START Selected text
This entry is more technical, more historical, and longer than usual: be warned and be patient, please. I also think it’s important. As my elementary teacher used to say, “Put on your thinking caps!”
After recently stepping away from my years as a theology educator I’m starting to see some academic blind spots we tend to miss from close up. One of these is critical: we don’t get God’s motives right. It’s a problem of the Christian educational community at large. We tend to speak of God as if he is mainly defined by using and defending his power—as if his omnipotence is what drives him. And, biblically, that’s just not right.
I say this even though I know scholars who promote other motives, especially a divine ambition for glory. In some settings his love is also exalted; and sometimes his holiness; and maybe one or two other qualities. But after some time to ponder I’ve concluded that it’s really his power that academics see as God’s main motor.
I should say right away that I don’t doubt God’s omnipotence: all power ultimately resides in him; and all his purposes are being played out in the creation. The Scriptures affirm this. And he would be less than God almighty if it were not the case.
What I deny is that his power tells us anything about his motives. Proclamations of his power only tell us that as God he has no true competitors and that he has every capacity he needs to maintain that status. He is wholly secure.
Here’s why the question of motive matters. If power is what moves God, then he is an unapologetically and appallingly disaffected divinity. Appalling to us relational beings in that it suggests that the creation is actually relationally barren, only set up to display divine might. We would be the participants and the audience for a grand performance of power. God would be a grand utilitarian ruler; with us as his objects to be ruled.
I call this a blind spot because no one sees this summary as applicable to their own theology even when they teach it in some fashion. And in teaching it we are kept from coming to grips with the true God and with his real motives.
Let me offer the English Puritan, William Perkins (1558-1602), as both a source and an example of the problem. In his day he presented a power-concerned God to England, and his portrayal continues to influence theology until today. Yet he is never viewed as promoting a disaffected God. He was, in fact, famous for his piety and spoke often about God’s love—rather ironically, given what he actually believed and taught his students.
Perkins’ key work, the Golden Chaine, was first published in Latin as the Armilla Auria in 1590. It introduced young theology students at Cambridge University and elsewhere to the structure and import of “federal theology” as formulated in Heidelberg, Germany, in the mid-1500’s. This federalism was a mitigated contractual model of salvation—I’ll say more about it below. The scheme drew directly from a version of how salvation works that was first synthesized by Thomas Aquinas in the 13th century.
That may sound innocent enough, but what Thomas offered in his day was what made Luther furious in 1517: it violated the Scriptural portrayal of God, faith, and salvation. Thomas had drawn heavily from axioms he found in Aristotle’s self-concerned, and unmoved-mover version of God. Yet even with this dubious heritage Perkins’ book sold like hotcakes!
END Selected text
START Information shown
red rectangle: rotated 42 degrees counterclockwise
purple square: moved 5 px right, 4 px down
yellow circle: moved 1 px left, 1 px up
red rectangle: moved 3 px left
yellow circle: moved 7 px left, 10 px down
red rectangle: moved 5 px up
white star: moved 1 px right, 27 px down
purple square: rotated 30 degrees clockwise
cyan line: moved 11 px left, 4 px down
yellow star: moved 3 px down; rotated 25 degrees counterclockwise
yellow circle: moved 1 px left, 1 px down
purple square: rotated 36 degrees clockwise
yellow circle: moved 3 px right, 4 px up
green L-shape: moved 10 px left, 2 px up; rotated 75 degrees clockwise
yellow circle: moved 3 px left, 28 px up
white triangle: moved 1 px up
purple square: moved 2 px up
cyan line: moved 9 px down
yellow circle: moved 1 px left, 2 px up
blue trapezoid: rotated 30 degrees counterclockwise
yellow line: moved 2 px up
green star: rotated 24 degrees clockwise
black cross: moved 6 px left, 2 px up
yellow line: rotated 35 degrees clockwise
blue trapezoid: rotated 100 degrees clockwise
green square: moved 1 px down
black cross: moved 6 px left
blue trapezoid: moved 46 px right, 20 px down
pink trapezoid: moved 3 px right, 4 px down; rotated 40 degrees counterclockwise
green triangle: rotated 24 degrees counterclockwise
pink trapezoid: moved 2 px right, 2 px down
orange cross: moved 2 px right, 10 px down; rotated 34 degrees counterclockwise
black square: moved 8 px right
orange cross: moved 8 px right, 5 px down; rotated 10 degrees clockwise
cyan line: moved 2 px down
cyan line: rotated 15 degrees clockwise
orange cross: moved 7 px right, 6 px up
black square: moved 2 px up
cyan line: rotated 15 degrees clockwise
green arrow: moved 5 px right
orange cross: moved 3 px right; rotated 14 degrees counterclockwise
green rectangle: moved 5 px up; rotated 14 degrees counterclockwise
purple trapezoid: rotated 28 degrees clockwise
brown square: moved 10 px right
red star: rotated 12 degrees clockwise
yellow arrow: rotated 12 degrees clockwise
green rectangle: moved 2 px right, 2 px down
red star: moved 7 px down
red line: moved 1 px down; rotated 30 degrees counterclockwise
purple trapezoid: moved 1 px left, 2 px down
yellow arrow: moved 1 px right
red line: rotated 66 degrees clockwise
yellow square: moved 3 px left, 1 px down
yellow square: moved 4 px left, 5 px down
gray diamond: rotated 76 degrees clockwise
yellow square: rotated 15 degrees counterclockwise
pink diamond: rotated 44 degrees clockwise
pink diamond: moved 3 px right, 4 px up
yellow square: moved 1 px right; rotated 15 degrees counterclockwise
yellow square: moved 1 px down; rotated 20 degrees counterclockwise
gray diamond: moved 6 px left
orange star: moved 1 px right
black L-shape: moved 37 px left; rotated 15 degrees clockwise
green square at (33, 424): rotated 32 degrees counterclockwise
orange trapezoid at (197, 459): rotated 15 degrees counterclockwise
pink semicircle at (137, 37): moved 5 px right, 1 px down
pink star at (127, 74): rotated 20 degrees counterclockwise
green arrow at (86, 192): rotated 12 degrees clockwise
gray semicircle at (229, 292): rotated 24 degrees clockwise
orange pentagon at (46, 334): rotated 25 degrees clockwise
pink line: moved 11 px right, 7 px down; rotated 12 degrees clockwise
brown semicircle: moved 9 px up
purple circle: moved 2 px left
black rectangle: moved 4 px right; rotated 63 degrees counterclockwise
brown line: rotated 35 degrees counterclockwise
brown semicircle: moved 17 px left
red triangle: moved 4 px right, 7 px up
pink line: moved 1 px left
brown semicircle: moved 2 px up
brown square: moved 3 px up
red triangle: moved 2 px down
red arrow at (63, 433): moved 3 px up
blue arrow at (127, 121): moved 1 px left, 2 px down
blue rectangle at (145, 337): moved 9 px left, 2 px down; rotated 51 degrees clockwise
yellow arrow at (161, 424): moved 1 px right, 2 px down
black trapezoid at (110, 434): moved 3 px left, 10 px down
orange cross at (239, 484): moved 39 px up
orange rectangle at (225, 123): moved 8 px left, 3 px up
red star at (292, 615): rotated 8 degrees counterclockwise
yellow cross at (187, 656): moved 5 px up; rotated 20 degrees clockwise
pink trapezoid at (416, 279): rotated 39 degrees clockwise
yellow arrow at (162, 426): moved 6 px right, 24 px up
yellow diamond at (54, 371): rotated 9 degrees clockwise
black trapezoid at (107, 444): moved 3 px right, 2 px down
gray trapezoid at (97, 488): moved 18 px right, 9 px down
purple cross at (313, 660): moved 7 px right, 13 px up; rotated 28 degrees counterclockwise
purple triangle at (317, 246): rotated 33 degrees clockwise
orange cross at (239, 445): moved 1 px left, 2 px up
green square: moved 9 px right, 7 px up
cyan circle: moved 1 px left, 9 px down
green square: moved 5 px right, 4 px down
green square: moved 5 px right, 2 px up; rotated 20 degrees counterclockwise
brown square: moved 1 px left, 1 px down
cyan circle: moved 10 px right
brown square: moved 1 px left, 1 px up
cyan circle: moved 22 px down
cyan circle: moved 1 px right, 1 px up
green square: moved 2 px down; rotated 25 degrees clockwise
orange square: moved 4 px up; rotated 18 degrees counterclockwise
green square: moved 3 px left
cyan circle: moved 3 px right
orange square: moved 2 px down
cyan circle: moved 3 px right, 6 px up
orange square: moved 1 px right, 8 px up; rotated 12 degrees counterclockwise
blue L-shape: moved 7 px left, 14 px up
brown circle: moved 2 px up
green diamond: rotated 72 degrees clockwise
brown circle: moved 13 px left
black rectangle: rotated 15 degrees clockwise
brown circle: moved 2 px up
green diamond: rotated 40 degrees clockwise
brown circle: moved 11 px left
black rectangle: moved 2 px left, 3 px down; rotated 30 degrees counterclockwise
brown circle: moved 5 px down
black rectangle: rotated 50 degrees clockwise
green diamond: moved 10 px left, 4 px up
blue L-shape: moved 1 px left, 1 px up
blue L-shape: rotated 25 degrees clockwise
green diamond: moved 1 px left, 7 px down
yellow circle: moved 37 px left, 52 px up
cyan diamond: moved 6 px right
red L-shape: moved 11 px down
END Information shown
Required tasks:
• a. Decide whether each statement agrees with the entry on God's motives above, answering yes or no and quoting the words of the entry that settle it: (i) Perkins' Golden Chaine first appeared in Latin in 1590; (ii) the author doubts God's omnipotence; (iii) Perkins is commonly viewed as promoting a disaffected God.
• b. Copy the passage of the entry on God's motives starting at "After recently stepping" and ending at "just not right.", replacing "blind spots" with "oversights".

Your written answers:
• a.
(i) Yes: "was first published in Latin as the Armilla Auria in 1590"
(ii) No: "I don’t doubt God’s omnipotence"
(iii) No: "Yet he is never viewed as promoting a disaffected God."

• b.
After recently stepping away from my years as a theology educator I’m starting to see some academic oversights we tend to miss from close up. One of these is critical: we don’t get God’s motives right. It’s a problem of the Christian educational community at large. We tend to speak of God as if he is mainly defined by using and defending his power—as if his omnipotence is what drives him. And, biblically, that’s just not right.